Before CJI Dipal Mishra’s retirement, SC judges work frenetically to wrap up judgement of Imp cases

Before CJI Dipal Mishra’s retirement, SC judges work frenetically to wrap up judgement of Imp cases

Courtesy : Agencies14/09/2018 07:21

NEW DELHI: The Supreme Court is suddenly in a turmoil, much of it blamed on the frenetic pace of work that precedes important judgements. In this case, it is facing a virtual deadline that is only a few days away.

Chief Justice Dipak Misra will demit office on October 2. A host of important cases must be decided before that because he is heading the benches hearing those.

If the judgements are not delivered before he retires, the rules mandate a rehearing — a prospect that’s a no-no in the top court. This has made the court roster a bit unpredictable.

A few judges who have been part of Constitution benches alongside CJI Misra have been seen taking leave for a day or two. 

Others are hurriedly wrapping up their daily hearings, indicative of the frenetic attempts to wrap up writing of at least 10-odd rulings that are still awaited.

Among these is the Aadhaar case in which the court is considering the validity of the biometric identification system on the yardstick of the citizens’ right to privacy. 

Another is the issue of women’s entry into the Sabarimala temple, which is being resisted by the temple management and conservative elements.

Gender rights activists are, however, pressing for such a right, citing gender equality guaranteed under the Constitution. The Kerala temple bars women in their fertile phase from entering the premises of Lord Ayyappa, who is believed to be a bachelor. 

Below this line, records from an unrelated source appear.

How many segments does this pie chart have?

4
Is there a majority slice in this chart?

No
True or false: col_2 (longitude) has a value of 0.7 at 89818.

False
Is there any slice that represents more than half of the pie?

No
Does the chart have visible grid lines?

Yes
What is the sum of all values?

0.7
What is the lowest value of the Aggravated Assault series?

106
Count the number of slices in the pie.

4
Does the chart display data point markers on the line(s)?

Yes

The court will also pronounce whether reservations in promotions should be automatic for the socially and educationally backward, an assessment moored in caste, or be preceded by facts to justify the same.

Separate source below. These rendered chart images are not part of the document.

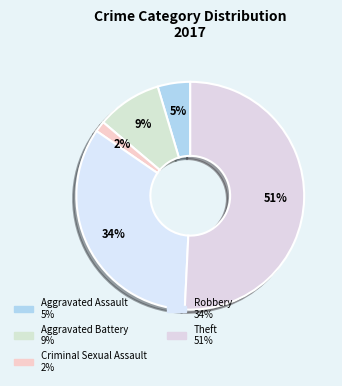

Count the number of slices in the pie.

5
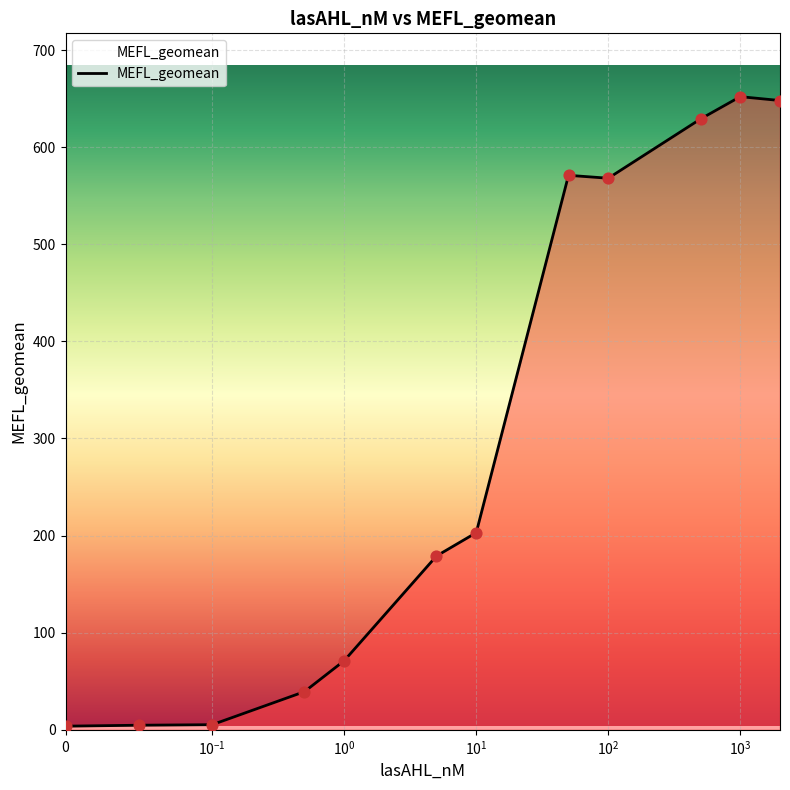

What is the maximum value shown in the chart?

652.0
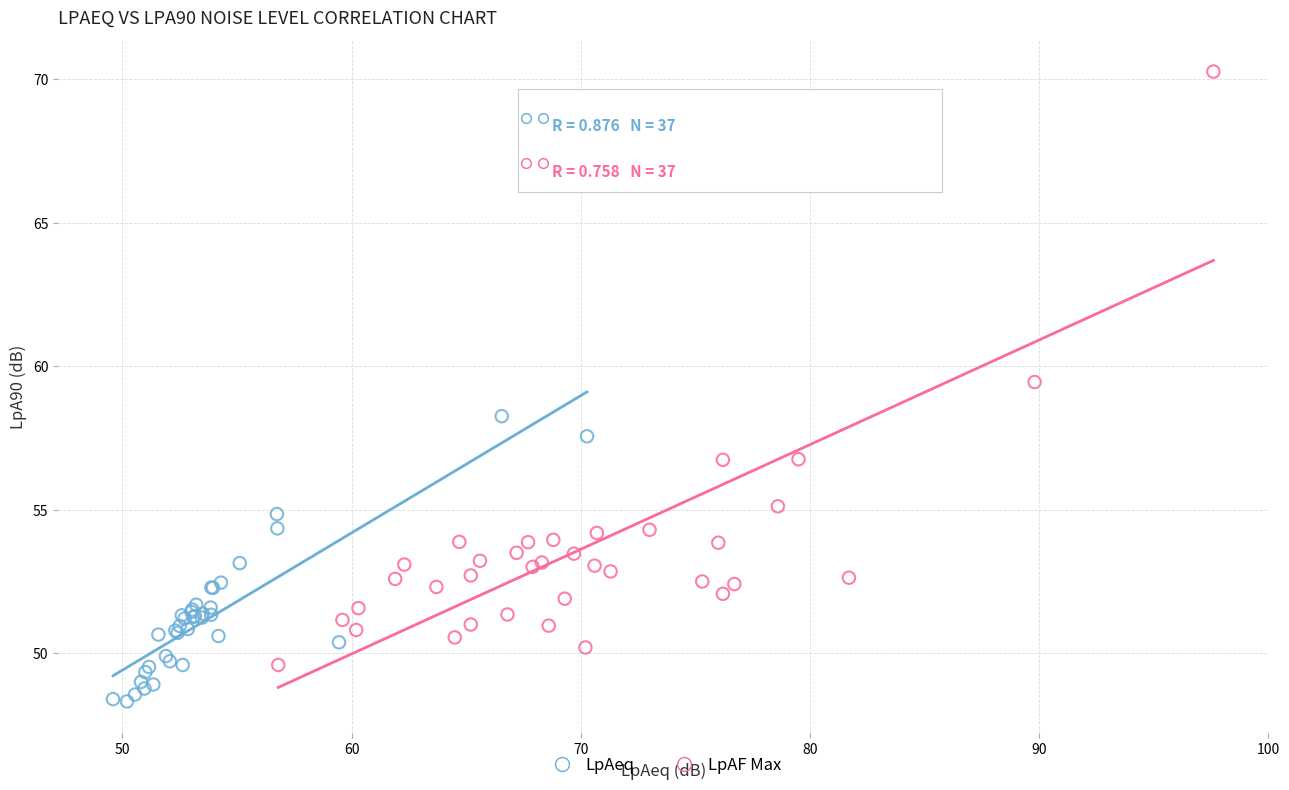

What are all the series names shown in the legend?

LpAeq, LpAF Max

 A constitution bench led by the CJI also examined whether the adultery provisions of the IPC, titled in favour of women, should go. 

The court has to decide whether to make it a gender-neutral offence or strike it down as it treats women as the property of the husband to consent to adultery or condone it. 

It will also rule on the legality of female genital mutilation among the minority Bohras. Another ruling which is much awaited is on criminalisation of politics and whether the court could help arrest it by making a political party lose its recognition if it backs a tainted politician.